— EJERCICIOS —
[1] Enumera todas las citas bíblicas de las lecturas que aparecen entre paréntesis al comienzo de la homilía de la ordenación de diáconos.
[2] Escribe la continuación de la homilía de la ordenación de diáconos a partir del punto en que se interrumpe.

Ordenación de seis diáconos
S.I. Catedral de Segorbe, 12 de octubre de 2008
27º Domingo del Tiempo Ordinario
(Is 25,6-10ª; Sal 22; Flp 4,12-14 .19-20; Mt 22,1-14)
Queridos hermanos y hermanas en el Señor:
Hoy se cumplen para nosotros, de modo muy particular, las palabras del salmo: “Tu bondad y tu misericordia me acompañan todos los días de mi vida” (Sal 22, 6). En efecto, vuestra ordenación diaconal es una muestra más de la bondad y de la misericordia de Dios hacia vosotros, hacia vuestras familias y comunidades, hacia nuestra Iglesia diocesana. Vuestra ordenación nos llena de alegría y nos mueve a la acción de gracias a Dios.

Entradas de datos guardadas:
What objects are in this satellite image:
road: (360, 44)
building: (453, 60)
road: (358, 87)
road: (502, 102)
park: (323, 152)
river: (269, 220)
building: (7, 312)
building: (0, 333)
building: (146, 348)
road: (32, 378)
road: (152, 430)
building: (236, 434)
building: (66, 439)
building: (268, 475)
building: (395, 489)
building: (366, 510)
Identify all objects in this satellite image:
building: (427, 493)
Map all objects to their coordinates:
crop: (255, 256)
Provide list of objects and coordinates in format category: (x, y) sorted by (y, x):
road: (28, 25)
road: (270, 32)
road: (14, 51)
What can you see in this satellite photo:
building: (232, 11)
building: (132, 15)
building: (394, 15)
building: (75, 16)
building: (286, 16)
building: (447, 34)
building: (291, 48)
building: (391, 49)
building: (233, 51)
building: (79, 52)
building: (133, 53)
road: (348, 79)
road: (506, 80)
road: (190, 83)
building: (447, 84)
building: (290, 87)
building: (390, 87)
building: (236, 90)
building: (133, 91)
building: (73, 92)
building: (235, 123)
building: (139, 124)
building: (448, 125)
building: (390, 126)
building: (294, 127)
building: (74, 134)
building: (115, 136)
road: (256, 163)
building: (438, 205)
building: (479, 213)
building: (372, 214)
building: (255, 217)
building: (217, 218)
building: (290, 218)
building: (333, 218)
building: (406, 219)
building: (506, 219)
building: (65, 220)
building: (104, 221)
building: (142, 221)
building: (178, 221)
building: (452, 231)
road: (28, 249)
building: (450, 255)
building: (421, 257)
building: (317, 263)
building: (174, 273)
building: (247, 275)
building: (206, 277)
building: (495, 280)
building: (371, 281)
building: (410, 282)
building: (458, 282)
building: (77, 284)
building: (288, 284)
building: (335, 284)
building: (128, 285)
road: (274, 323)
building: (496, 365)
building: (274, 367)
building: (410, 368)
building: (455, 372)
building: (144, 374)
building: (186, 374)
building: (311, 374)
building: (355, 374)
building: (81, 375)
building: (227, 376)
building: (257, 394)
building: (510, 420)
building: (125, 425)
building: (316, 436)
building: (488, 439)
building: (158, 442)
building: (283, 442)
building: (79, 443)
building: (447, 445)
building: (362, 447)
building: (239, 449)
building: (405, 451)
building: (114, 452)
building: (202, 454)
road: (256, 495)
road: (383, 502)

— RESULTADOS POR TAREA —
[1] Is 25,6-10ª; Sal 22; Flp 4,12-14 .19-20; Mt 22,1-14

[2]
Os saludo con afecto a los seis acólitos que dentro de poco seréis ordenados diáconos: a José, Oriol, Lucio, Enrique, Raúl y Alejandro. Expreso mi profundo agradecimiento a cuantos os han guiado en vuestro camino de discernimiento y maduración vocacional, en nuestros seminarios diocesanos ‘Mater Dei’ y ‘Redemptoris Mater’ o en el Colegio Pontificio ‘Sedes Sapientiae’ en Roma. A todos os invito a dar gracias a Dios por el don de estos nuevos diáconos a la Iglesia. Sostengámoslos con intensa oración durante esta celebración, con espíritu de ferviente alabanza al Padre que los ha llamado, al Hijo que los ha atraído a sí, y al Espíritu Santo que los ha formado. ¡Que el Señor les conceda disponibilidad para la acción, humildad en el servicio y perseverancia en la oración!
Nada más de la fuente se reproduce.